Yanlış: Doğal Enfeksiyon Varken Aşılamaya İhtiyaç Yoktur
Doğru: Doğal enfeksiyonlar, ciddi komplikasyonlara neden olabilir ve hatta ölümcül olabilir. Aşılar ise hastalığın ağır seyrini önler ve hastalığın neden olabileceği ciddi komplikasyonları engellerken, bağışıklık sisteminizin hastalıkla karşılaştığında hızlı ve etkili bir şekilde savaşmasını sağlar.
Yanlış: Aşılar Thiomersal ve Alüminyum Gibi Zararlı Bileşikler İçerir
Doğru: Thiomersal, çok dozlu aşılarda bulaşı önlemek için kullanılan bir etil civa bileşiğidir. Vücuda ve sinir sistemimize zararlı olan ise metil civadır ve aşılarda değil, deniz ürünlerinde bulunur. Alüminyumun ise bir insana yaşamı boyunca uygulanan aşıların tamamının içindeki toplam miktarı 4.25 mg olup bu miktar toksik miktarın çok çok altındadır ve zararlı bir etkisi bulunmamaktadır.

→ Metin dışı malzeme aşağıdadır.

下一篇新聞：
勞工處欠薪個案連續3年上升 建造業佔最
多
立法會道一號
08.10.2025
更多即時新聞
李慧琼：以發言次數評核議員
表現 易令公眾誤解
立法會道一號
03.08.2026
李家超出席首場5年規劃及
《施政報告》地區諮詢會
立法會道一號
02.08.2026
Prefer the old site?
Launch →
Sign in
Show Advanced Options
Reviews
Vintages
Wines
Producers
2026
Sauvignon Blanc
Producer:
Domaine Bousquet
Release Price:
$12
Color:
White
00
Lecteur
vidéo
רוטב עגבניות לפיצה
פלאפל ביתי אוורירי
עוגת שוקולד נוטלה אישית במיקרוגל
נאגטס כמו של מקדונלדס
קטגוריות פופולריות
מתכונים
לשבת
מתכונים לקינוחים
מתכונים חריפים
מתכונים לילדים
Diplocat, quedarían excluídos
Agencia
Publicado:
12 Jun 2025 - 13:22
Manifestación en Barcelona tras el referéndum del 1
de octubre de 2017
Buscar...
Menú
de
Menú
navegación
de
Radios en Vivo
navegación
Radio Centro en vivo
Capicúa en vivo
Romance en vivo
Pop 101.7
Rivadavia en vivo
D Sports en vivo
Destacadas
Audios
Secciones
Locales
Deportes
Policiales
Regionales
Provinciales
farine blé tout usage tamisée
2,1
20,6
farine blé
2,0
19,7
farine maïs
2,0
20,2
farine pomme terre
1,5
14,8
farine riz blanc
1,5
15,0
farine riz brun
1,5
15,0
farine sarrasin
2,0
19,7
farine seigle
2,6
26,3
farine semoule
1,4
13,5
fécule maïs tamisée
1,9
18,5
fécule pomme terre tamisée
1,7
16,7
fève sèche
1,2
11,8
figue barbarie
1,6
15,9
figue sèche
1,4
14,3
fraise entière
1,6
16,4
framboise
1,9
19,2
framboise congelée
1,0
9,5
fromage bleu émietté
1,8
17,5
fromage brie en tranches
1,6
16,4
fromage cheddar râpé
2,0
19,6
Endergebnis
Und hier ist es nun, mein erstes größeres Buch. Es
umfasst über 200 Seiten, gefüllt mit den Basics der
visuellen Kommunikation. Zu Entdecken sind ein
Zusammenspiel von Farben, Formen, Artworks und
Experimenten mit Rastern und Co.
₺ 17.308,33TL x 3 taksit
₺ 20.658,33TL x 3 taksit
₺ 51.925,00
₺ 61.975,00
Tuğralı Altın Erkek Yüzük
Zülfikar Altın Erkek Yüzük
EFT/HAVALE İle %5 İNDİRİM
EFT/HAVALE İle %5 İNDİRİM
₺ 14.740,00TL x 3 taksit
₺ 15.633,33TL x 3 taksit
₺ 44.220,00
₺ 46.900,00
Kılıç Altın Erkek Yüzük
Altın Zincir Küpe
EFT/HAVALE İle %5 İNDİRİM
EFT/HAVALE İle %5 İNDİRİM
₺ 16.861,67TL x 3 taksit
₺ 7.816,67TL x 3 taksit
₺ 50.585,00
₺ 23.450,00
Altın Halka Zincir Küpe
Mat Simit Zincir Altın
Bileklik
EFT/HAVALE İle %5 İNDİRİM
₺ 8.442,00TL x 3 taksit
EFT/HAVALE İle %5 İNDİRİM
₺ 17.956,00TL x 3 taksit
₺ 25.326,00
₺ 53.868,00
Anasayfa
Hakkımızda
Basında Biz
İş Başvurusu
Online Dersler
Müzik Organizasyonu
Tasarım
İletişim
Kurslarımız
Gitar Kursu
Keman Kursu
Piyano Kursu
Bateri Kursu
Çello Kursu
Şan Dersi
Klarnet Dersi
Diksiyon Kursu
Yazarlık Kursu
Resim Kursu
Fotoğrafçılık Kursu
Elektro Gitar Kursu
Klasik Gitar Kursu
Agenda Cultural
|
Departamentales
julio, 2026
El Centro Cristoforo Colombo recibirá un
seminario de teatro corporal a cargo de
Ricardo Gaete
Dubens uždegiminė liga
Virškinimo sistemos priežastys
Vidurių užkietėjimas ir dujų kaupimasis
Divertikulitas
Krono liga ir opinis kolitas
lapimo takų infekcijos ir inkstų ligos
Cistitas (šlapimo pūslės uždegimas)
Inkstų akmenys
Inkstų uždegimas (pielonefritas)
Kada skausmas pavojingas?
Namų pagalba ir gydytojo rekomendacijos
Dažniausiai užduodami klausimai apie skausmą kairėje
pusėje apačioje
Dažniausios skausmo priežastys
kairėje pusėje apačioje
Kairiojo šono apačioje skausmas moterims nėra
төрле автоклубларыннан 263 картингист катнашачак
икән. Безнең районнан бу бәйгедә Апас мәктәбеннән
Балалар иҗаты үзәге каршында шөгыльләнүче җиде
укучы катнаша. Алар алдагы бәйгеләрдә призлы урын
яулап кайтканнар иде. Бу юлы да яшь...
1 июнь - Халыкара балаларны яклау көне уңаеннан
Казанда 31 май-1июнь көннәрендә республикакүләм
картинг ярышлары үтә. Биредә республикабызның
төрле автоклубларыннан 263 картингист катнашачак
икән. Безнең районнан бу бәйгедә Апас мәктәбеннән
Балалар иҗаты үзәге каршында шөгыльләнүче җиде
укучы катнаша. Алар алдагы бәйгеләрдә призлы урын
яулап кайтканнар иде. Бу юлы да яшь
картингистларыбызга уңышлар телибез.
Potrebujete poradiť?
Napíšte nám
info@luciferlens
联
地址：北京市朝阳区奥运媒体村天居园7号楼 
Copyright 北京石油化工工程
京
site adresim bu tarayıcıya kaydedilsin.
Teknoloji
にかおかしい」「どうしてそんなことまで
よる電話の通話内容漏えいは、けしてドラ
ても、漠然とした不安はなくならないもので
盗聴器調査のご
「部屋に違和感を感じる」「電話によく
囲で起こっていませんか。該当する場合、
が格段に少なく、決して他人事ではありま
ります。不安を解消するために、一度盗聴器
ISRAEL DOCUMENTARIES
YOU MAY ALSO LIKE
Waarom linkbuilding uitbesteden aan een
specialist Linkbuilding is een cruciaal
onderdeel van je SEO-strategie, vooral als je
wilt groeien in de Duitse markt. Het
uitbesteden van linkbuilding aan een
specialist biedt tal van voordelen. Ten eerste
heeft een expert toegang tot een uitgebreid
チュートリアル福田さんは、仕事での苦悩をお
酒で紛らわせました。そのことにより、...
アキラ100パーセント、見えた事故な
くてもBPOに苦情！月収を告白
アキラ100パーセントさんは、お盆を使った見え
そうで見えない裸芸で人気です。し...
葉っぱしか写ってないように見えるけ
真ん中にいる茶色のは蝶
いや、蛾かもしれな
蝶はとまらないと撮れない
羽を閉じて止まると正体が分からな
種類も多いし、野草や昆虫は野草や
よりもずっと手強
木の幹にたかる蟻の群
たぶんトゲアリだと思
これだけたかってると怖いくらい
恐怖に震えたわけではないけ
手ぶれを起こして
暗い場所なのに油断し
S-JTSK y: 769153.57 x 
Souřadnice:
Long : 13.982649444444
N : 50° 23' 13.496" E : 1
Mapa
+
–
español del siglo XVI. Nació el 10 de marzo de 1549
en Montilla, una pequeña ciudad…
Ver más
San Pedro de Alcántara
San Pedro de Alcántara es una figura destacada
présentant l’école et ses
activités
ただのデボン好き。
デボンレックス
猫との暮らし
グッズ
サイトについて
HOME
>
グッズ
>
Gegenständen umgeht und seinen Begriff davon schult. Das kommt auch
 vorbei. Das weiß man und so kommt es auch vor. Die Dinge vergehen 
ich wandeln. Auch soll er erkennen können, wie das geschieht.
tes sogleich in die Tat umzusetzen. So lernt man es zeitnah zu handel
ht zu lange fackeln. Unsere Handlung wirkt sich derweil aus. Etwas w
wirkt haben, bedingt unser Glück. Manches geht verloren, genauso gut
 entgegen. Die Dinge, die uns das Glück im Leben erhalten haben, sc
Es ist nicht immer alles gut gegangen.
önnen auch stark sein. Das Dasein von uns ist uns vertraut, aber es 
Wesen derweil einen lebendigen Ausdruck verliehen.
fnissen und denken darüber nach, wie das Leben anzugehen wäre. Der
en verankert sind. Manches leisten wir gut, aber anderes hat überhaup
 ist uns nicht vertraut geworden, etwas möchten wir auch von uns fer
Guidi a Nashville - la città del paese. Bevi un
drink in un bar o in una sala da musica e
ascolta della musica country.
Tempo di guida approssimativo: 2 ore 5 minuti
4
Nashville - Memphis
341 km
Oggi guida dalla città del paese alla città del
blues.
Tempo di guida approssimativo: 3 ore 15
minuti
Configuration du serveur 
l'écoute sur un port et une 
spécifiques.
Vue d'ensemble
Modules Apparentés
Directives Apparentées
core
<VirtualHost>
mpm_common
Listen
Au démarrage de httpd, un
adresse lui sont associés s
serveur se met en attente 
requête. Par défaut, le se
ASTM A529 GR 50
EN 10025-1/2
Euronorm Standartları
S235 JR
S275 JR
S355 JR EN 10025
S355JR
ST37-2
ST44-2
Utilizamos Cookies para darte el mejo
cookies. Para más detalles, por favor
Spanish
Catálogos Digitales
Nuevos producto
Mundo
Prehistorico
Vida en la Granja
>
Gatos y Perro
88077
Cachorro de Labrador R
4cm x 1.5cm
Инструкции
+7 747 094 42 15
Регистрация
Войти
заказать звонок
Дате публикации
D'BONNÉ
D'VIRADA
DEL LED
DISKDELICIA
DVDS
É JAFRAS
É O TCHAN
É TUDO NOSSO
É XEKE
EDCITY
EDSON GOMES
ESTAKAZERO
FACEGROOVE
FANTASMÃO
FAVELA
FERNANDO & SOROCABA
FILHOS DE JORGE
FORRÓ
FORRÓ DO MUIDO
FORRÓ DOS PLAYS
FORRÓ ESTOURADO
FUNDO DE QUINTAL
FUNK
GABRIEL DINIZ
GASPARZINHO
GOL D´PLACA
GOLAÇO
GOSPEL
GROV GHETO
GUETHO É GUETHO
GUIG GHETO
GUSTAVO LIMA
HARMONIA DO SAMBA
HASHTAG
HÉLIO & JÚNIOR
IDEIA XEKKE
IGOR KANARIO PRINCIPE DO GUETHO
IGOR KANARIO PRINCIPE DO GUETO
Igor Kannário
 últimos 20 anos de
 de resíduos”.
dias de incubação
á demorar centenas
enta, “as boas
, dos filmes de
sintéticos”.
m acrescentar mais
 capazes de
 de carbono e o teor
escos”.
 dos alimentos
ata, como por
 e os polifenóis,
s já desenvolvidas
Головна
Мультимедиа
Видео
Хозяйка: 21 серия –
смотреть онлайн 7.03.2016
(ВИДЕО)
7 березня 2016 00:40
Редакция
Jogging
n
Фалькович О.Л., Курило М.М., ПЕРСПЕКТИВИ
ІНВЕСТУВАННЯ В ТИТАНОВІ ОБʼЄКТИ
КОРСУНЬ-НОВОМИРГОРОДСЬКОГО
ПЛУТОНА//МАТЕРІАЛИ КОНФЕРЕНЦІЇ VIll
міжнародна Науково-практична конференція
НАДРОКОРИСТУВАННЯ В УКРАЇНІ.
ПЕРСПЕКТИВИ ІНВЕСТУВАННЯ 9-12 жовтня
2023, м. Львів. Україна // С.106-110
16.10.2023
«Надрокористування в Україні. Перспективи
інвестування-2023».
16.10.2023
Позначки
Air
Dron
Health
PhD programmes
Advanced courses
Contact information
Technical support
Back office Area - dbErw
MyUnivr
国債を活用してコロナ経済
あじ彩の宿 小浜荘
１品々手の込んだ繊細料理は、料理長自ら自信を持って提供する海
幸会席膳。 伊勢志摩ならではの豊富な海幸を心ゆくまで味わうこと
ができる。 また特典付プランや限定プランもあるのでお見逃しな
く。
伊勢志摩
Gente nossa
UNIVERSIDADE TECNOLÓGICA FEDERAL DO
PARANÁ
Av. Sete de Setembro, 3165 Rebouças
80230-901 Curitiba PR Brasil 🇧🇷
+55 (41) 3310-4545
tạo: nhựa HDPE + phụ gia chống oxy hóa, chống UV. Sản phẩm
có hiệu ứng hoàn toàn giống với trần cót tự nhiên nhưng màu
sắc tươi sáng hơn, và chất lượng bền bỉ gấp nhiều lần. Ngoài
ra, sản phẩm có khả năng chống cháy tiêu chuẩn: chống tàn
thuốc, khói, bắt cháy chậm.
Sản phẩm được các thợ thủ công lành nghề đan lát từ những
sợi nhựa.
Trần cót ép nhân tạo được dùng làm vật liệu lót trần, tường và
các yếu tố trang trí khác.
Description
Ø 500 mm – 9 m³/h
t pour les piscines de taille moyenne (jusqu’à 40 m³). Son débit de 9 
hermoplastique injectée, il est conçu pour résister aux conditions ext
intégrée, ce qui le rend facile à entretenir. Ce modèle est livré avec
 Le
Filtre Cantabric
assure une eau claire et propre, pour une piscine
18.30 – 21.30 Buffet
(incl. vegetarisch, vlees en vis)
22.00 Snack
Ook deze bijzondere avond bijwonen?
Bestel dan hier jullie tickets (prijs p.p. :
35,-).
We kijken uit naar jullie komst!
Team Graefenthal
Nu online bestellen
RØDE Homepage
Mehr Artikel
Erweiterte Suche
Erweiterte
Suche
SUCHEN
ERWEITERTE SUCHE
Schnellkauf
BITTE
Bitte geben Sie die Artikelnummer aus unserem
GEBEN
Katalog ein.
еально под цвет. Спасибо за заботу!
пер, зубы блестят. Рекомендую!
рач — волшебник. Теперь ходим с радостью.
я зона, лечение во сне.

Sürü Bağışıklığı İçin Aşılamanın Önemi
Aşıların bireysel koruyuculuğunun yanı sıra toplumsal koruyuculuğu da vardır, ki buna sürü bağışıklığı denir. Bağışıklığı baskılanmış kişilere (kanser hastaları, organ nakli olanlar, AIDS gibi kronik immünsüpresif hastalığı olanlar) canlı aşılar uygulanamaz ve bu hastalıklar açısından riske girerler. Ancak toplumun çoğunluğu aşılanırsa, hastalığın toplumda yayılması ve olası salgınlar önlenerek aşılanamayan azınlık topluluk da korunmuş olur.